:: DATA PROVIDED ::
—————
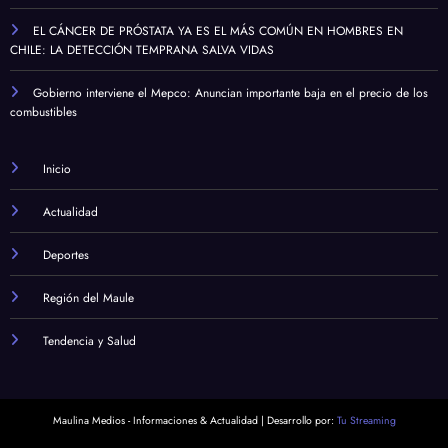
EL CÁNCER DE PRÓSTATA YA ES EL MÁS COMÚN EN HOMBRES EN
CHILE: LA DETECCIÓN TEMPRANA SALVA VIDAS
Gobierno interviene el Mepco: Anuncian importante baja en el precio de los
combustibles
Inicio
Actualidad
Deportes
Región del Maule
Tendencia y Salud
Maulina Medios - Informaciones & Actualidad | Desarrollo por:
Tu Streaming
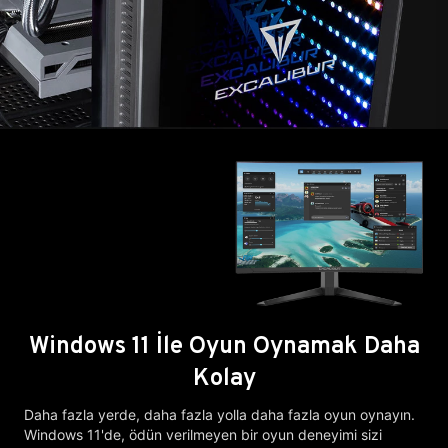
Windows 11 İle Oyun Oynamak Daha
Kolay
Daha fazla yerde, daha fazla yolla daha fazla oyun oynayın.
Windows 11'de, ödün verilmeyen bir oyun deneyimi sizi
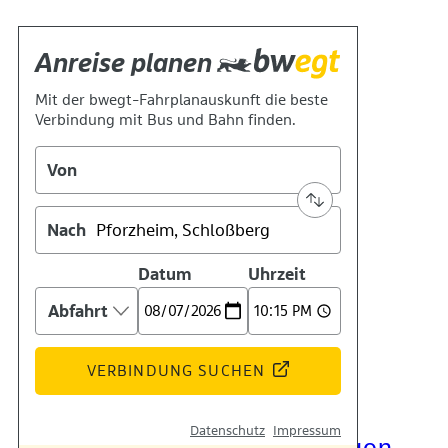
Kontakt
Kino
Das Team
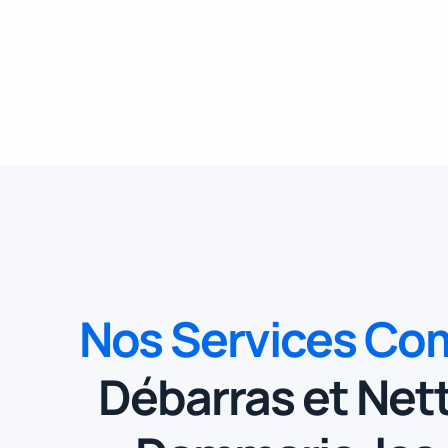
Nos Services Co
Débarras et Net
—————
:: DIRECTIONS FOR THIS TASK ::
Reproduce each entry precisely, dropping only the pictures.

:: ANSWER ::
EL CÁNCER DE PRÓSTATA YA ES EL MÁS COMÚN EN HOMBRES EN
CHILE: LA DETECCIÓN TEMPRANA SALVA VIDAS
Gobierno interviene el Mepco: Anuncian importante baja en el precio de los
combustibles
Inicio
Actualidad
Deportes
Región del Maule
Tendencia y Salud
Maulina Medios - Informaciones & Actualidad | Desarrollo por:
Tu Streaming
Windows 11 İle Oyun Oynamak Daha
Kolay
Daha fazla yerde, daha fazla yolla daha fazla oyun oynayın.
Windows 11'de, ödün verilmeyen bir oyun deneyimi sizi
Kontakt
Kino
Das Team
Nos Services Co
Débarras et Net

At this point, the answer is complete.